Un risvolto di grande attualità della rilettura anti-apologetica dell’occidentalizzazione globalista è la messa a tema del declino dell’antica roccaforte europea. Secondo Cardini, è solo nella cornice della più recente contemporaneità che l’emergere del liberismo di marca occidentale del XX-XXI secolo in quanto forma di pensiero egemone, strutturalmente bisognoso di contrapporsi al Nemico esterno per rafforzarsi al suo interno e, d’altra parte, radicalmente diverso nella prassi reale dalla nobile reputazione rivendicata a livello ideale, ha prodotto l’effetto di comprimere in una sostanziale insignificanza il ruolo dell’Europa come perno degli equilibri internazionali e soggetto promotore dell’elaborazione della cultura che orienta la vita dei popoli.

Una simile marginalizzazione, resa evidente dall’esplosione dei più cruenti fronti di crisi degli ultimi anni, è un fenomeno che viene in altre parole accostato alle ultime evoluzioni dei rapporti tra i diversi ambiti di organizzazione politico-statuale formatisi in quel crogiolo intercontinentale, dilatato sulle due sponde gemelle dell’Atlantico settentrionale, in cui riconosciamo il volto più tipico e originario dell’Occidente per antonomasia dei nostri tempi.
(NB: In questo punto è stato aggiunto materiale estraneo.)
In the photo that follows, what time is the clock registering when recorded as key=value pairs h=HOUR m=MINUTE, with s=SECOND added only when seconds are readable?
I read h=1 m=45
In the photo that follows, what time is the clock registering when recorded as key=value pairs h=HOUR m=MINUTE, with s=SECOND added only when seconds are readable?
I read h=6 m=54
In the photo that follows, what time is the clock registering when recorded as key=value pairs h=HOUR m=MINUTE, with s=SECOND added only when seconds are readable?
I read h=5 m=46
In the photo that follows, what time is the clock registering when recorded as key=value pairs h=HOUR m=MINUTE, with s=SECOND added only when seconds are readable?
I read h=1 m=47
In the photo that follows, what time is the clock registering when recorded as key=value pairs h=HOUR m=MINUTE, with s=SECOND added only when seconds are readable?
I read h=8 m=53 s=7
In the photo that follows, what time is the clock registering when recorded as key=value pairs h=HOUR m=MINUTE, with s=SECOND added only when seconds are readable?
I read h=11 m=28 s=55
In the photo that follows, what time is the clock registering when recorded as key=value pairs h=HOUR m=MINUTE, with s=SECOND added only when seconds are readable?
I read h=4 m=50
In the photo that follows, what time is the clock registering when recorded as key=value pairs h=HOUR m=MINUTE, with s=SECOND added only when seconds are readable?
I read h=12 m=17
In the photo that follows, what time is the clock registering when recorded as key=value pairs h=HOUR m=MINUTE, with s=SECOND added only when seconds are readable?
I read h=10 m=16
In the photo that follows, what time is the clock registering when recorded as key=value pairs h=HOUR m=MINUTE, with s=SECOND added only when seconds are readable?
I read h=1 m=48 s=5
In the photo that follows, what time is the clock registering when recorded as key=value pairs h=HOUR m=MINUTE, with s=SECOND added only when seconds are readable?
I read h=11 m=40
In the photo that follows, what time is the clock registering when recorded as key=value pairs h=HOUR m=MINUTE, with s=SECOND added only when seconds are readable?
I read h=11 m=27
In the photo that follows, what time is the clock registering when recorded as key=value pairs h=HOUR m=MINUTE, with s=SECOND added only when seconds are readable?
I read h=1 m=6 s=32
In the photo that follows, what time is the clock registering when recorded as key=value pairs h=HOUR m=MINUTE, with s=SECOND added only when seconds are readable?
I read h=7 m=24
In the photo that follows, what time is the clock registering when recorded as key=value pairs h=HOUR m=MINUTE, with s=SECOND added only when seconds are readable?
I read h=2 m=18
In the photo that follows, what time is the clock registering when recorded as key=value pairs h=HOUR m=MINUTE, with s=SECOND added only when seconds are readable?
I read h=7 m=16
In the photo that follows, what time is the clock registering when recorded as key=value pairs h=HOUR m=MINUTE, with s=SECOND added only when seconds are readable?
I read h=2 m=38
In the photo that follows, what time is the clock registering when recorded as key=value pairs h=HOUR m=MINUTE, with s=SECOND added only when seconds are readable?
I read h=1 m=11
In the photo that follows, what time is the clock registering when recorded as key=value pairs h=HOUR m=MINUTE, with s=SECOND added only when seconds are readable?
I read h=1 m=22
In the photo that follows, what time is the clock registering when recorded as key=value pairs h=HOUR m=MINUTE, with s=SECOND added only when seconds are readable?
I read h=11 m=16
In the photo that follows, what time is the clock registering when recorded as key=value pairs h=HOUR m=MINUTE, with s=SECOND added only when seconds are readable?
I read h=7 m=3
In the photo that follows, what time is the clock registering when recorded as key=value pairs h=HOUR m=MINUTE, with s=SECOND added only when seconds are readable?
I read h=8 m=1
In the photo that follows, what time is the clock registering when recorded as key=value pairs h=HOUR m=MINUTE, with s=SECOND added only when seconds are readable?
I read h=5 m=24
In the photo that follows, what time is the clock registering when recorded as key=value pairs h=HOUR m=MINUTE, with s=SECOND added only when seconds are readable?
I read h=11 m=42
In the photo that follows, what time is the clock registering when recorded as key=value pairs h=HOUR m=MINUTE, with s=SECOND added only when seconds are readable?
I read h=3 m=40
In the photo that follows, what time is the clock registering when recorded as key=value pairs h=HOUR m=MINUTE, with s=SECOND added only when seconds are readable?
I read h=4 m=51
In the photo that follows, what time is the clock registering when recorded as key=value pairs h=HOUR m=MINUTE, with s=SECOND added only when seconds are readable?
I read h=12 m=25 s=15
La perdita della capacità di incidenza dell’Europa sul piano dei destini complessivi del mondo, nell’interpretazione senza mezzi termini di Cardini è da vedere collegata, in primo luogo, al collasso del sistema di controllo diarchico dell’ordine internazionale introdotto dopo la fine della lunga guerra civile interna al contesto europeo sfociata nelle due guerre mondiali e nella lotta contro i totalitarismi del Novecento. L’implosione del blocco sovietico-comunista ha lasciato libero il campo per l’enuclearsi di un nuovo assetto egemonico a trazione imperiale americana (appunto: occidentale, nel senso acquisito al culmine della modernità), condiviso con una corona di Paesi complementari e, di fatto, in larga parte satelliti, all’interno del cui variegato mosaico l’Europa tradizionale rischia sempre più di ridursi, come l’hanno dipinta i più severi detrattori, a una povera retrovia “retta da antiquati tirannelli”.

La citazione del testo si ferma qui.